>> Start Text

The fastest way to fill up a vector is to assign it:

std::vector<kvstruct> test_container, random_vector;

...

test_container = random_vector;

Assignment is very efficient because it knows the size of the vector it is copying, and needs to call the memory manager only once to create the assigned vector’s internal buffer. A test of the previous statement copied a 100,000-entry vector in 0.445 milliseconds.

If the data is in another container, std::vector::insert() will copy it into a vector:

std::vector<kvstruct> test_container, random_vector;

...

test_container.insert(

test_container.end(),

random_vector.begin(),

random_vector.end());

A test of this statement copied a 100,000-entry vector in 0.696 milliseconds.

The member function std::vector::push_back() can efficiently (that is, in constant time) put a new item onto the end of a vector. Since the items are in another vector, there are three ways to get at them:

· The code can use a vector iterator:

· std::vector<kvstruct> test_container, random_vector;

· ...

>> End Text

■ **Problems to solve**
a – Answer from the passage on filling a C++ vector:
(i) How long did assignment take to copy a 100,000-entry vector?
(ii) How long did std::vector::insert() take to copy a vector of the same size?
(iii) In what kind of time does std::vector::push_back() put a new item onto the end of a vector?
b – Carry on the passage about filling a C++ vector from the point where it stops.
The material after this passage is separate and unrelated to it.

>> Start Given data

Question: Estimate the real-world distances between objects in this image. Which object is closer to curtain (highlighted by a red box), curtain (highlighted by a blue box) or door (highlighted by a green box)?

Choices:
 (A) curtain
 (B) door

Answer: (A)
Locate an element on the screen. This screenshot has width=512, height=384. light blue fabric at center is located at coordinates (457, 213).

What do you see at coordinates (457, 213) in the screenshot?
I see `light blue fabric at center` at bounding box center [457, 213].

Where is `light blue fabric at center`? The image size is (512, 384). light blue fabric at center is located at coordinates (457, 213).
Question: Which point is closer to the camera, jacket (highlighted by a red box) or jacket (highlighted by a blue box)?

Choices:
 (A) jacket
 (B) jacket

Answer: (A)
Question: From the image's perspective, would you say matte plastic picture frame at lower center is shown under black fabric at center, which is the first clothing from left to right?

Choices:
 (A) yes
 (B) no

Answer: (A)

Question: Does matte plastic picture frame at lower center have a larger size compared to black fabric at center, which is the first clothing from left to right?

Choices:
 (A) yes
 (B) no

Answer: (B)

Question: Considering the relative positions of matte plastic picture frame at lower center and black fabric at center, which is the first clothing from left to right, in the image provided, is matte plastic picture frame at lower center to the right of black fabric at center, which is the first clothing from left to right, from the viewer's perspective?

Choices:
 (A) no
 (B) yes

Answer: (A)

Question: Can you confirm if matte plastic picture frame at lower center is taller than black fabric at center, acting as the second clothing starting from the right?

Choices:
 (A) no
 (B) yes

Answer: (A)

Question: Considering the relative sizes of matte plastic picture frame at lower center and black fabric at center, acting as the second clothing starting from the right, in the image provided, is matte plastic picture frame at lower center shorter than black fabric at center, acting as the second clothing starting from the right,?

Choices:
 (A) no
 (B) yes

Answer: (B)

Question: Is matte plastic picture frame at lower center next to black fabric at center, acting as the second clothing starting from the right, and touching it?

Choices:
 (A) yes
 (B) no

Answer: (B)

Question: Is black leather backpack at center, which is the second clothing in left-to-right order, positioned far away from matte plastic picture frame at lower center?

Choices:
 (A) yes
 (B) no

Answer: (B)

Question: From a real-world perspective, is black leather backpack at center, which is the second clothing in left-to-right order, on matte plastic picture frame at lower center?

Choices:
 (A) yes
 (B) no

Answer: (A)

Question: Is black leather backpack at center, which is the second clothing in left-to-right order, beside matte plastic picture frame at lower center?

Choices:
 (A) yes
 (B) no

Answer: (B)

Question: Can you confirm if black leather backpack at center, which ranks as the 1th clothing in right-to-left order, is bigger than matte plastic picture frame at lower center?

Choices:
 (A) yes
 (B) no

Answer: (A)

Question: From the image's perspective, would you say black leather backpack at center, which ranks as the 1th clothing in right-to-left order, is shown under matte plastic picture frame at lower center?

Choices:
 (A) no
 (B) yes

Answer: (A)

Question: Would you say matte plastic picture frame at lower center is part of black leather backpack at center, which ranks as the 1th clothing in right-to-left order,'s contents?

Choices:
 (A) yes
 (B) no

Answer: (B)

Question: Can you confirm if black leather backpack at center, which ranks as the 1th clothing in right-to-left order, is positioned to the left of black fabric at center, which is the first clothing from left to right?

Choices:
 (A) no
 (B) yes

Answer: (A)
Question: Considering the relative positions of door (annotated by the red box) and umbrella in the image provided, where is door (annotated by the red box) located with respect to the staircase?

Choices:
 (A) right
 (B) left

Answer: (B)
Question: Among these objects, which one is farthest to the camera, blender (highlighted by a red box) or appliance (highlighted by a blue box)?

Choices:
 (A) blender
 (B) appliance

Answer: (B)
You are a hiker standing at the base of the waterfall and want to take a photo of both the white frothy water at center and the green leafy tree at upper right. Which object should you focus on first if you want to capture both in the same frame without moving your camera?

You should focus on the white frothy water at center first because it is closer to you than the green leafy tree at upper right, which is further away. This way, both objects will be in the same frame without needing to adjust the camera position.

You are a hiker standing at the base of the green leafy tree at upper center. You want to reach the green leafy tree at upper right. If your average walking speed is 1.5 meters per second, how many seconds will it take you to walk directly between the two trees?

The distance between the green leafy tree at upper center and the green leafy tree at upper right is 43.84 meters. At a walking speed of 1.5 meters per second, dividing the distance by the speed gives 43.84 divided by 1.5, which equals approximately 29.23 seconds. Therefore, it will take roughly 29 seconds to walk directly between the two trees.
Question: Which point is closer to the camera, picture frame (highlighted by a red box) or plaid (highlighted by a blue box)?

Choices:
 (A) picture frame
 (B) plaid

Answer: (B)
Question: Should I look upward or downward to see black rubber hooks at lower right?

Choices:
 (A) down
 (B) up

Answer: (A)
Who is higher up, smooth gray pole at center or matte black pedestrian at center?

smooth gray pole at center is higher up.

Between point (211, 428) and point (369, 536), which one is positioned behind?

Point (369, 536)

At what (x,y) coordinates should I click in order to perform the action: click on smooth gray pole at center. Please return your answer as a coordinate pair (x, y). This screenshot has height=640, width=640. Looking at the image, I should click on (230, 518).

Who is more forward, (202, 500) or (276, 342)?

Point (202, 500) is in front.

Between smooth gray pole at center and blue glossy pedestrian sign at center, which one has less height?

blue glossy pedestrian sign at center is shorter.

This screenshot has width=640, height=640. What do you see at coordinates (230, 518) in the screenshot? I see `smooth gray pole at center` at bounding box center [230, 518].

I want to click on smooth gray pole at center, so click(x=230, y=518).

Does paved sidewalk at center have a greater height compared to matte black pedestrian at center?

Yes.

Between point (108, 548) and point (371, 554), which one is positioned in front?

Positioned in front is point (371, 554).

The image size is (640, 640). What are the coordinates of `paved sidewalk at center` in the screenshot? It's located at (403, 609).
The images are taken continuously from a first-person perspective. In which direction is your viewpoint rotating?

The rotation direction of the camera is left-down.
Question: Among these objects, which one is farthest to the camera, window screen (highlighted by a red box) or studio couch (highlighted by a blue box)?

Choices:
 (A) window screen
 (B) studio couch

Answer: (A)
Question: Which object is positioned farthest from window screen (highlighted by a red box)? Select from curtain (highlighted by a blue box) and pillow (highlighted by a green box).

>> End Given data

■ **Answers for this exercise**
a –
(i) 0.445 milliseconds
(ii) 0.696 milliseconds
(iii) Constant time

b –
· for (auto it=random_vector.begin(); it!=random_vector.end(); ++it)

· test_container.push_back(*it);

· The std::vector::at() member function can be used:

· std::vector<kvstruct> test_container, random_vector;

· ...

· for (unsigned i = 0; i < nelts; ++i)

· test_container.push_back(random_vector.at(i));

· The code can use a vector subscript directly:

· std::vector<kvstruct> test_container, random_vector;

· ...

· for (unsigned i = 0; i < nelts; ++i)

· test_container.push_back(random_vector[i]);

The three methods produced similar times of 2.26, 2.05, and 1.99 milliseconds, respectively, in my tests. However, this is six times the amount of time taken by the simple assignment statement.

The reason this code is slower is that it inserts items into the vector one at a time. The vector doesn’t know how many items will be inserted, so it makes its internal buffer bigger incrementally. Several times during this loop, the vector’s internal buffer is reallocated, and all the items are copied to the new buffer. std::vector guarantees that in the aggregate, push_back() happens in constant time, but that doesn’t mean it has no cost.

The developer can use extra knowledge to make this loop more efficient, by pre-allocating a buffer big enough to hold the whole copy. The iterator variant of this code looks like this:

std::vector<kvstruct> test_container, random_vector;

...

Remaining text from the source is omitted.